Another research team led by Rafi Ahmed, director of the Emory Vaccine Center, along with scientists at the University of Chicago, is using a new method of rapidly producing highly targeted monoclonal antibodies to develop a diagnostic test as well as a temporary therapy against H1N1. The antibodies, which can be isolated from a small amount of the blood of humans infected with the virus, could be targeted against H1N1 and rapidly reproduced to detect or attack the virus. Ahmed’s group first published the monoclonal antibody technology last April in the journal Nature.

Report to the vaccine community

The Emory-led Atlanta Vaccine Dinner Club brought the local scientific community together in the recently renovated WHSCAB Auditorium on May 20 to present on H1N1.

Four international experts, one reporting from “the eye of the storm” in Mexico and three from the CDC, drew a packed room including visitors from Atlanta and the Southeast.

Guillermo Ruiz-Palacios, director of infectious diseases at a major hospital in Mexico City, described how he became involved in handling the H1N1 outbreak by taking a worried call from a former student in Oaxaca. His student had isolated an unidentifiable virus at first thought to be related to SARS.

“That was when we got the sense that we had something really explosive on our hands,” said Ruiz-Palacios.
Soon his hospital was seeing 200 patients a day, while outside the hospital Mexico closed first schools and then other public facilities in an effort to dampen the outbreak.

Dan Jernigan, deputy director of the CDC’s National Center for Immunization and Respiratory Diseases, discussed why the emerging virus preferentially affects young people.
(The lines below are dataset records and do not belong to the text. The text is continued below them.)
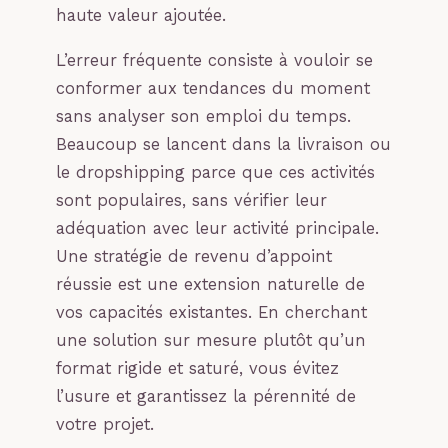
haute valeur ajoutée.
L’erreur fréquente consiste à vouloir se
conformer aux tendances du moment
sans analyser son emploi du temps.
Beaucoup se lancent dans la livraison ou
le dropshipping parce que ces activités
sont populaires, sans vérifier leur
adéquation avec leur activité principale.
Une stratégie de revenu d’appoint
réussie est une extension naturelle de
vos capacités existantes. En cherchant
une solution sur mesure plutôt qu’un
format rigide et saturé, vous évitez
l’usure et garantissez la pérennité de
votre projet.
The reason: until 1957, annual waves of flu included some of the same H1N1 elements that came from the devastating 1918 outbreak.

Scott Dowell, director of CDC’s global disease detection program, explained technology that helped a federal cross-border monitoring program detect the new virus variety in San Diego.

CDC’s H1N1 incident commander, Steve Redd, said public health officials planned intensively for pandemic flu but did not anticipate the speed at which the outbreak would arrive in the U.S. He said the CDC is now focused on vaccine development, aiding nations in the Southern Hemisphere, and refining policy recommendations on protective equipment for health care workers.